(WHAT YOU WILL DO): Return all the entries exactly. No pictures.
---------------
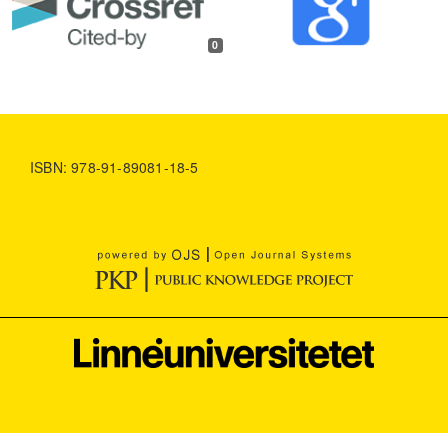
0
ISBN: 978-91-89081-18-5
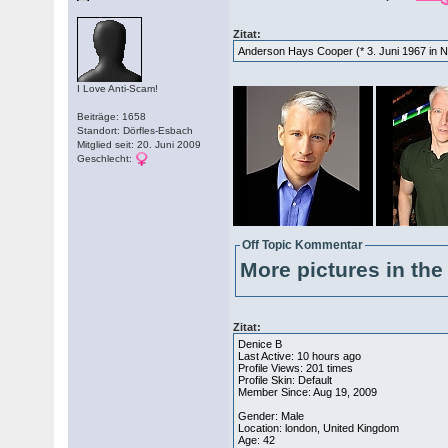
Zitat:
Anderson Hays Cooper (* 3. Juni 1967 in N
I Love Anti-Scam!
Beiträge: 1658
Standort: Dörfles-Esbach
Mitglied seit: 20. Juni 2009
Geschlecht:
Off Topic Kommentar
More pictures in the 
Zitat:
Denice B
Last Active: 10 hours ago
Profile Views: 201 times
Profile Skin: Default
Member Since: Aug 19, 2009
Gender: Male
Location: london, United Kingdom
Age: 42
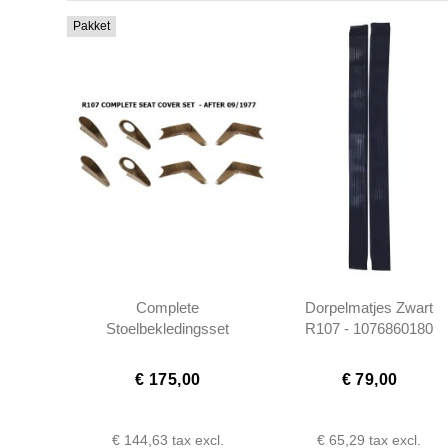
Pakket
Complete
Dorpelmatjes Zwart
Stoelbekledingsset
R107 - 1076860180
chroom R107 na 9/1977
- 1079131328 -
€ 175,00
€ 79,00
1079131428 -...
€ 144,63
tax excl.
€ 65,29
tax excl.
---------------
(FINISHED TASK):
0
ISBN: 978-91-89081-18-5
Zitat:
Anderson Hays Cooper (* 3. Juni 1967 in N
I Love Anti-Scam!
Beiträge: 1658
Standort: Dörfles-Esbach
Mitglied seit: 20. Juni 2009
Geschlecht:
Off Topic Kommentar
More pictures in the 
Zitat:
Denice B
Last Active: 10 hours ago
Profile Views: 201 times
Profile Skin: Default
Member Since: Aug 19, 2009
Gender: Male
Location: london, United Kingdom
Age: 42
Pakket
Complete
Dorpelmatjes Zwart
Stoelbekledingsset
R107 - 1076860180
chroom R107 na 9/1977
- 1079131328 -
€ 175,00
€ 79,00
1079131428 -...
€ 144,63
tax excl.
€ 65,29
tax excl.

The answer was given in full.